The IDA will not accept donations, nor will it spend money on political campaigns, other than that required as deposits for candidates standing for election, believing that public support should be based on a desire for this new approach for democracy and that current technology offers the ability to disseminate information widely with little or no cost.

A party such as that outlined above has the potential to overhaul the political system in this country, to put the power to decide on the nature and behaviour of our society in the hands of the sixty million citizens who comprise it, but this approach is not without its flaws - we, as a people, will make mistakes when we take our first tentative steps towards self-government, but it is only by learning from our own mistakes that we will grow and mature as a political society, and put an end to the blame-game which keeps the current political elite in a permanent position of dominance over the lives of sixty million citizens.

It is my opinion that such an approach, as is outlined in this brief description of my proposal, will encourage more public participation in the political process, engender trust between politicians and the public, and lead to a mature, self-governing society secure in its dealings within its borders and with the rest of the world’s nations. It is also my opinion that naysayers, who will claim that the electorate has neither the education nor the appetite for full, direct democracy will be proved wrong.

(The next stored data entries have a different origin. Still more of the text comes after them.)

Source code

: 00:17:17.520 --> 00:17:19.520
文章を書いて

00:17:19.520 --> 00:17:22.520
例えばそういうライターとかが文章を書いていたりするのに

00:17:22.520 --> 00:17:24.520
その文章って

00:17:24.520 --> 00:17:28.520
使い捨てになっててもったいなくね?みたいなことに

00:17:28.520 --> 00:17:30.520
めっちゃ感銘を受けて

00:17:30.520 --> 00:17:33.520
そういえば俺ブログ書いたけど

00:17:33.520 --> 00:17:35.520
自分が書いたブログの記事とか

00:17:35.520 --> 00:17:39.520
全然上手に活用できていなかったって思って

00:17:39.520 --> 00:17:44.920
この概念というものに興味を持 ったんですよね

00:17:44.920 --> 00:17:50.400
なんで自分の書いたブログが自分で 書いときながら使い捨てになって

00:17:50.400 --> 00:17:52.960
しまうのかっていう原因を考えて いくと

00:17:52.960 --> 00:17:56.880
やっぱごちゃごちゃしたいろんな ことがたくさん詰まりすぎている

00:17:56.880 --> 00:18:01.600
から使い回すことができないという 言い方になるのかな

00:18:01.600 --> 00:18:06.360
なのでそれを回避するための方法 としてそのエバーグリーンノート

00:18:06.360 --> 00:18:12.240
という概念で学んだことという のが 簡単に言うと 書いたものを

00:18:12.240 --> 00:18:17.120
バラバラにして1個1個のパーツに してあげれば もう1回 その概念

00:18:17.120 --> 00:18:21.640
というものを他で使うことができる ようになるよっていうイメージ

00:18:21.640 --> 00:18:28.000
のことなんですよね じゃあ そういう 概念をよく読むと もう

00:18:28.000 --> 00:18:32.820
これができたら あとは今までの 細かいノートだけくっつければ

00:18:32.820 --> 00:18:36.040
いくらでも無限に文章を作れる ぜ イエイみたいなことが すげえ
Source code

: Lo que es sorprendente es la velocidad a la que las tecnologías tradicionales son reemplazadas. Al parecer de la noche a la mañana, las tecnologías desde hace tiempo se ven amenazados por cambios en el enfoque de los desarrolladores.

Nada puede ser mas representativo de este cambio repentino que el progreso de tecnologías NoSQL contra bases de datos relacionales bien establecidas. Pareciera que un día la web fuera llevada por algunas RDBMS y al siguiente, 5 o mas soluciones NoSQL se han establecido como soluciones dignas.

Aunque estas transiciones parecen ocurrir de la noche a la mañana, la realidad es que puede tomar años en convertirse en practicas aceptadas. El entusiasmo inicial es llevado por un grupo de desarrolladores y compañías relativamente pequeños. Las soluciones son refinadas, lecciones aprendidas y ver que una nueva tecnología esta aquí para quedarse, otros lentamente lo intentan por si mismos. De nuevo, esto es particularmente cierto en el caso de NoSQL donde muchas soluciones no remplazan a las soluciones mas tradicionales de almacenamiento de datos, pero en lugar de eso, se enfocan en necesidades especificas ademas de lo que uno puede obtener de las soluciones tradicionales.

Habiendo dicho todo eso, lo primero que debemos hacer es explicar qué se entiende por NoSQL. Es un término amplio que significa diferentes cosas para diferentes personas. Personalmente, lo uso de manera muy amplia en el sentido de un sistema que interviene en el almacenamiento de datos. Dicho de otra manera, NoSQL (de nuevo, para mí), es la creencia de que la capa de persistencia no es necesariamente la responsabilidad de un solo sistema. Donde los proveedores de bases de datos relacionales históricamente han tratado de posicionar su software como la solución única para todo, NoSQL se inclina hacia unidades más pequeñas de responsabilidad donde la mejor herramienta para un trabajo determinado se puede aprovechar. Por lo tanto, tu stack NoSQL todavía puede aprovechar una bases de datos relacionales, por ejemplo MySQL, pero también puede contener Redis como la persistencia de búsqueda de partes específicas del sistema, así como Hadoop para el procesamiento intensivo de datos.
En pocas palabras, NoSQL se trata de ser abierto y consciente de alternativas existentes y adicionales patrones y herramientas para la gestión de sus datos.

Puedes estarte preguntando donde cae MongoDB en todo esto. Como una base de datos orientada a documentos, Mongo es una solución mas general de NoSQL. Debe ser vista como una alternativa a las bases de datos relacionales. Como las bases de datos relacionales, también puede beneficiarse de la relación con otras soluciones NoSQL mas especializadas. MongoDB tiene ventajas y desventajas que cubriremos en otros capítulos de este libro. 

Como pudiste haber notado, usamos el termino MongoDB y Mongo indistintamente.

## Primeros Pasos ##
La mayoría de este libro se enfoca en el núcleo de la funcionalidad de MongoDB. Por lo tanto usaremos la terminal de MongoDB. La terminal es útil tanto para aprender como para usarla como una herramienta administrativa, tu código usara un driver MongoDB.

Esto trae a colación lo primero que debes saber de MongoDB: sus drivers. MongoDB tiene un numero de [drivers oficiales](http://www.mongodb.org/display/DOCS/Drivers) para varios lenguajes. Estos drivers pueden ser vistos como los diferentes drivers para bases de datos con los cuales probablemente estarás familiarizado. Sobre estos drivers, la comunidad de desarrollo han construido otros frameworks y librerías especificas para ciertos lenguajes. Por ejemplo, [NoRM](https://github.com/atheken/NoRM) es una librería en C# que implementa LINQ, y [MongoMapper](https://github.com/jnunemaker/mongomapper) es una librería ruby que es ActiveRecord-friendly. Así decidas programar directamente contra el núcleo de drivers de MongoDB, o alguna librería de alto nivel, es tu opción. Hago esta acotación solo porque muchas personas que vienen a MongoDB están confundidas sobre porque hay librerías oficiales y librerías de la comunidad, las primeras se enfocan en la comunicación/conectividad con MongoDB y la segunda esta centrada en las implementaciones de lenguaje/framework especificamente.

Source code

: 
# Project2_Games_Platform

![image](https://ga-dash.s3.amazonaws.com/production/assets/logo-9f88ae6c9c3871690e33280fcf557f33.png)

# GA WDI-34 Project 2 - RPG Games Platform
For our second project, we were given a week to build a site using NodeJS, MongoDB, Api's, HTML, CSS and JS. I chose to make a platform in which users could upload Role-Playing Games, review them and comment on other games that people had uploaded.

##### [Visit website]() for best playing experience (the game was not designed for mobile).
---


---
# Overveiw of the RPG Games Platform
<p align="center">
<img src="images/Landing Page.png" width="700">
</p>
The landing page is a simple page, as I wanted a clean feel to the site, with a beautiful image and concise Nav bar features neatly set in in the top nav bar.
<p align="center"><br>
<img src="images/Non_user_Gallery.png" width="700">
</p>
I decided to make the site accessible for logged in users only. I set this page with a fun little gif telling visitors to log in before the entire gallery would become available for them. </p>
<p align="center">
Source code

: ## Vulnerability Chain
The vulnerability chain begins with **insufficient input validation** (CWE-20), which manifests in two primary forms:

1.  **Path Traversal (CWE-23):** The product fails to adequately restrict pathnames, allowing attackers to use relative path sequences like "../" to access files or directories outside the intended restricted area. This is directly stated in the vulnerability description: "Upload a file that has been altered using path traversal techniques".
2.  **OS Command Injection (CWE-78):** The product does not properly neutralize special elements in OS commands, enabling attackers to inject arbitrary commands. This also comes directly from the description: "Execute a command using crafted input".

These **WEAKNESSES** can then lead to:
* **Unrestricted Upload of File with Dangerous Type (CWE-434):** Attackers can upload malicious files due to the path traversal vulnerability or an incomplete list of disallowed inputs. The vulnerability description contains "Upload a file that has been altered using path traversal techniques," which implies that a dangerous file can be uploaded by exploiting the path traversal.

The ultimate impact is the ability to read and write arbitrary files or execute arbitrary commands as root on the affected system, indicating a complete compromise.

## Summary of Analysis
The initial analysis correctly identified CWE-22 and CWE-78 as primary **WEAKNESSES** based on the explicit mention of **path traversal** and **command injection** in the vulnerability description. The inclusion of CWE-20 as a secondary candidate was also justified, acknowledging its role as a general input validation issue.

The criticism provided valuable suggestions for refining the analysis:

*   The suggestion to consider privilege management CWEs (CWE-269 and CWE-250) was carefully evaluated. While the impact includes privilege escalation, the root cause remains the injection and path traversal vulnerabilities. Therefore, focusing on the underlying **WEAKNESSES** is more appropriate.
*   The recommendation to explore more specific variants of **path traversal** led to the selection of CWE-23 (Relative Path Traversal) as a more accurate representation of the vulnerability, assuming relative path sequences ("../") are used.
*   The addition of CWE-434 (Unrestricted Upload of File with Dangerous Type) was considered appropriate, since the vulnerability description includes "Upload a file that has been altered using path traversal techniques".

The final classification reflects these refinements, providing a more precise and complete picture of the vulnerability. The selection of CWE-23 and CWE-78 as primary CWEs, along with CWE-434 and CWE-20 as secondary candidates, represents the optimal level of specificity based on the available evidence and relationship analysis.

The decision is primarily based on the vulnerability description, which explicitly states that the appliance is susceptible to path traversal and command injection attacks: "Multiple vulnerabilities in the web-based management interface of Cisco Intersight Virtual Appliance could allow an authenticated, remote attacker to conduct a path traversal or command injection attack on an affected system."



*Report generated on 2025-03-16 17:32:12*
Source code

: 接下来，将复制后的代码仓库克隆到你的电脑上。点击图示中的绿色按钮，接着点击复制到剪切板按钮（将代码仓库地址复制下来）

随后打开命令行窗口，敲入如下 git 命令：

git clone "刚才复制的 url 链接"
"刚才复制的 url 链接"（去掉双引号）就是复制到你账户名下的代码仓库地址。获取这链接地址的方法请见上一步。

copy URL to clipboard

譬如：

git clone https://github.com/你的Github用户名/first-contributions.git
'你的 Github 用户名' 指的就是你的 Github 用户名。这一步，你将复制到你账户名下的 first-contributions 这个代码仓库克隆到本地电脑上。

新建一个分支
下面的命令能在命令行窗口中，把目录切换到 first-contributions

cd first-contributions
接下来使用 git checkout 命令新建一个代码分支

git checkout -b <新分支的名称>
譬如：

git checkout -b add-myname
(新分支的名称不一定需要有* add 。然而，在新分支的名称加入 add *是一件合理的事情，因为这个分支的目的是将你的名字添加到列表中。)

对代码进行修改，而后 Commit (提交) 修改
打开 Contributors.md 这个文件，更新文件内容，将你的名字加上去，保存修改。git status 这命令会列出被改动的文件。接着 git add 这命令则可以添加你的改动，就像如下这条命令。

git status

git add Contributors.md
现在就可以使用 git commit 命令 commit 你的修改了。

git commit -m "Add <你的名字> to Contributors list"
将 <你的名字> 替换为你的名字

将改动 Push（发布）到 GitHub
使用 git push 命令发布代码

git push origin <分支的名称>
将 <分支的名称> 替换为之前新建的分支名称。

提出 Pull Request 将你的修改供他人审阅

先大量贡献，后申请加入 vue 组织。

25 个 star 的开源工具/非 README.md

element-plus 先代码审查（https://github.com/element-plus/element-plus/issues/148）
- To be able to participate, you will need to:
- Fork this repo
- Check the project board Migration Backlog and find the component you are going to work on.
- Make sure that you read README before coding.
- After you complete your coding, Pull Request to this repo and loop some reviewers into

The future holds many promises for a people fully-equipped to govern themselves, including the opportunity to make changes within society to allow it to function in the way we wish it to; the chance to make changes to social welfare provision, our system of taxation, our health, education and penal systems, and to the way we interact with our neighbours on this planet; the sense of pride and self-satisfaction that comes from knowing that the advances made in our society are the results of our endeavours, and the sense of self-worth that comes from the realisation that we have matured as a people, and will no longer be reliant on politically-motivated groups to organise and decide on our behalf.

As representatives of the people of this nation, it is incumbent upon MPs to bring such a proposal - which offers the possibility for us as a people to improve our political situation - to the attention of their constituents. Should such a proposal be rejected, then at least democracy has been served by ensuring that no political stone has been left unturned. Should the proposal be accepted by the electorate as a possible way forward, then it is the responsibility of MPs to ensure that their voices are heard. If this situation should occur, then I would urge MPs of all parties (along with other political activists, single-issue proponents and concerned citizens) to step aside from undemocratic party politics, and offer their services as democratic representatives under the banner of the IDA (in its incarnation as an officially-registered party able to form a government) in the next general election.

As representatives of the opinions of the people, the media - from tv to press to online news and blog sites - have the responsibility to offer up such a proposal, and others should they materialise, for public discussion; to listen to the responses generated, and promote the wishes and demands of the majority; to elicit opinions and suggestions for solutions to the problems faced by every man, woman and child on every street in every town and city of our great nation.

For the benefit of all, let democracy advance.

Jai Gomer, citizen.

This open letter is being sent to every MP and political party in the UK, and also to a wide range of media outlets.